Senator’s Son: An Iraq War Novel by Luke S. Larson
Some months ago, the author (Luke Larson served as a Marine infantry officer and saw action in two tours to Ar Ramadi, Iraq in 2005 and then again in 2007) left a comment on my blog asking me to review Senator’s Son. After I agreed to review the book, he e-mailed me a few sample chapters. Based on what I read, I ordered a copy of the novel.
I finished the book by reading a page here and a page there, late at night, after long days at the hospital. I kept circling back over what I’d previously read, underlining passages and writing in margins, engrossed by the written word:
Golf mobile one pushed to Ramadi Med with the senior corporal and two other badly injured corporals. Rogue and Doc V rounded the corner of the gun truck heading back towards the seven-ton. The only Marine still in constant consciousness was the burned private. The private in his combat boots and boxers wandered in a daze talking to himself. The Marine stared at the lieutenant. His eyes pleaded to him. “Sir, you have to get me out of here.”

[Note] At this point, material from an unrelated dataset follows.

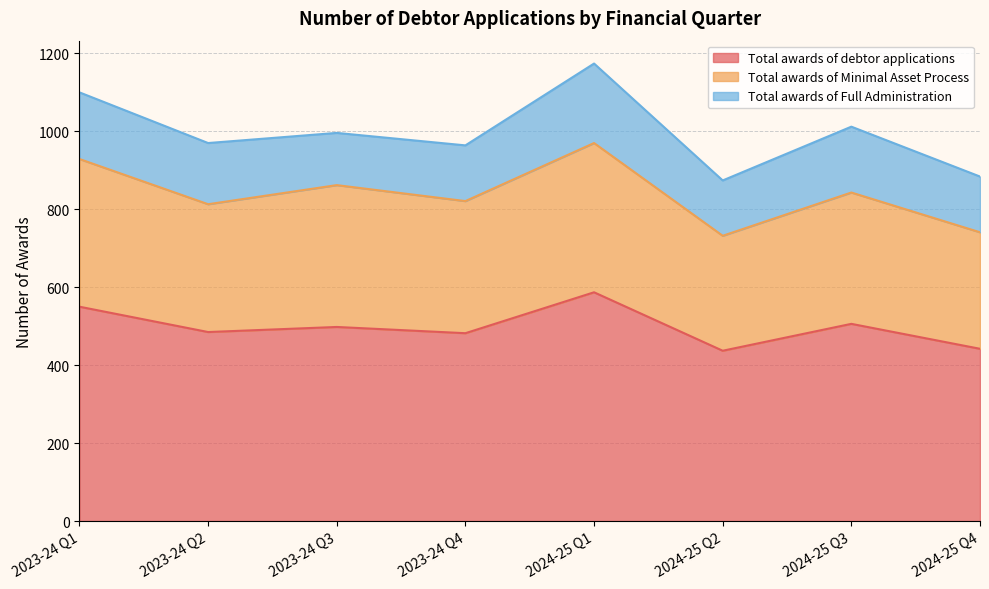

At which label does Total awards of debtor applications first exceed 498?

2023-24 Q1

It’s a high-wire act of tense action mixed in with hesitant calls home to family, doctrinal discussions on counterinsurgency, stories of suffering Iraqis – told with real empathy, and the absurd teasing humor of young Marines far from home. One mini-monologue by a “been there, done that,” character named Rock had me rolling. Very funny.
The novel does have some problems: the prose can be confusing, there are unnecessary flashbacks, and a framing device that just plain doesn’t work. None of this matters, really. The heart of the book is a page turner, a story well told, and most importantly, an education for the reader.

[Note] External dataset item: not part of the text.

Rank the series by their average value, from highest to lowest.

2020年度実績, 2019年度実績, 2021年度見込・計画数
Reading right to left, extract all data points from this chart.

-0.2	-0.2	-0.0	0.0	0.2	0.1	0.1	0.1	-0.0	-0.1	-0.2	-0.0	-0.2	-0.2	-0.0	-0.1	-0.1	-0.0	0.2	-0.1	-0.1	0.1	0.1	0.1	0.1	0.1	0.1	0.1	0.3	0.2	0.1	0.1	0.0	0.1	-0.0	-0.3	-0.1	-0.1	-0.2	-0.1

As Zenpundit says in his review, “As an explanation of COIN, I think the book is a must read for anyone unfamiliar with the subject and the nuanced complexities that COIN entails. The gritty, unforgiving, human suffering and moments of triumph of soldiers waging “pop-centric” COIN that gets lost in powerpoint slides, in the dry abstractions of journal articles and blogospheric arguments far removed from the ground is present in ample measure in Senator’s Son.”
It’s an education I think more people should be eager to undertake – like keeping a kind of faith. The least you can do is read the stories, right?
I encourage you to read this novel. (Thanks for the link Instapundit!)
I read it in about a day and a half, walking around with it, my nose in it every spare second until I ate the whole thing, pretty much in one gulp, never leaving immersion in the book. The flaws are real, a d major, but totally irrelevant. He takes you to Iraq with him, and you get to come home in one piece, but your companions on the trip — the characters in the novel — are not so lucky. Highest possible recommendation.
Well, I hope he (or you) gets a better copy editor – it is “sergeant” not “sargeant.”
I know it doesn’t have anything to do with the story, but it is distracting.
Just out of curiosity though – is the lead character supposedly the son of a Senator or is there some deeper meaning to it?
Oh good grief. I’ve corrected the spelling – thanks for the heads up.
So, one of the main characters is the Senator and the novel itself takes place as a flashback. That didn’t quite work for me, but I think I understand the artistic choice: this Senator actually knows what war is like and it informs his choices as a Senator.